What Is — And Is Not — Claimed

What is claimed

  • A formal living-frame signature life built on the closure operator of Paper I
  • Eighteen derived structural concepts, each with its own formal definition and structural-properties proof
  • A three-family organisation of the eighteen concepts (frame-internal, agency-level, relational)
  • The CAD-D1–D5-v1 diagnostic framework with explicit false-positive disclosure
  • The mechanics-vs-content separation as the paper's load-bearing epistemic move

What is not claimed

  • A universal content of meaning — the paper presents mechanics, not content
  • That qualia, suffering, or identity reduce to numerical values
  • That the eighteen derived concepts are the complete list — future work may add more
  • That empirical proxies in the supporting notes directly measure the formal operators — they are explicit proxies
  • Consciousness content — reserved for the conditional construction in Paper III
  • Peer-reviewed status — pre-peer-review (v1.0.0-rc1)

Reproducibility

Verification

Validation scripts at papers/II-life-as-closure/repro/ check the signature definitions, the eighteen derived concepts, and the CAD diagnostic framework at seed 42. Empirical proxies are documented in the supporting notes (A–F); real-data analyses require external dataset downloads documented in repro/shared/data_access.md.

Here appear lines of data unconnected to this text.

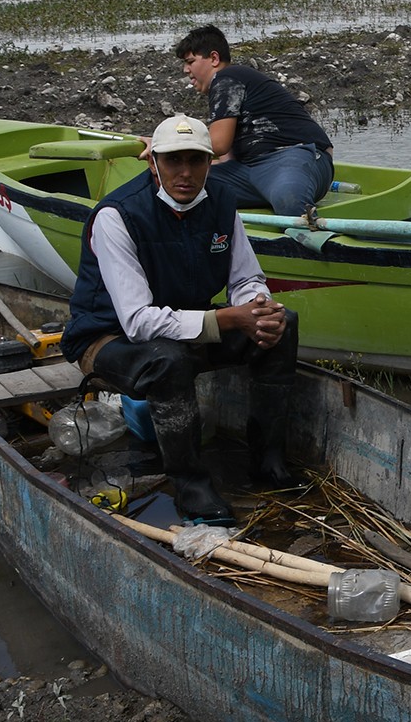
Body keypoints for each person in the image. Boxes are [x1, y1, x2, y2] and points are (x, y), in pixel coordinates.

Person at [61, 114, 300, 523]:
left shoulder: (222, 204)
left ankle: (269, 460)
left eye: (196, 161)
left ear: (211, 162)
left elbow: (246, 276)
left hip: (182, 326)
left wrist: (259, 307)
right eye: (174, 161)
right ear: (153, 162)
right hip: (108, 338)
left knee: (283, 324)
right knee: (167, 361)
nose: (185, 173)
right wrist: (226, 319)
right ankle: (191, 486)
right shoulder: (117, 216)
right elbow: (137, 321)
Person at [174, 24, 334, 216]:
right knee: (174, 186)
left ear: (214, 58)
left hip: (292, 156)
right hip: (247, 171)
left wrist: (169, 144)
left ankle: (309, 239)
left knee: (289, 198)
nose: (185, 69)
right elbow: (227, 156)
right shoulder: (224, 89)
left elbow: (218, 144)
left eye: (190, 61)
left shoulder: (227, 78)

How Paper II feeds Paper III. Paper III's conditional point-of-view construction needs some notion of living frame on which to construct the bridge from processing to phenomenal point-of-view. Paper II supplies that notion at structural-correspondence grade: a living frame is a closure-stable substrate carrying the ℐlife signature. Paper III does not re-derive the living-frame mechanics; it cites Paper II and asks the conditional question on top.

One signature, eighteen concepts, three families. A formal mechanics of meaning-generation, with the mechanics-vs-content split named and held.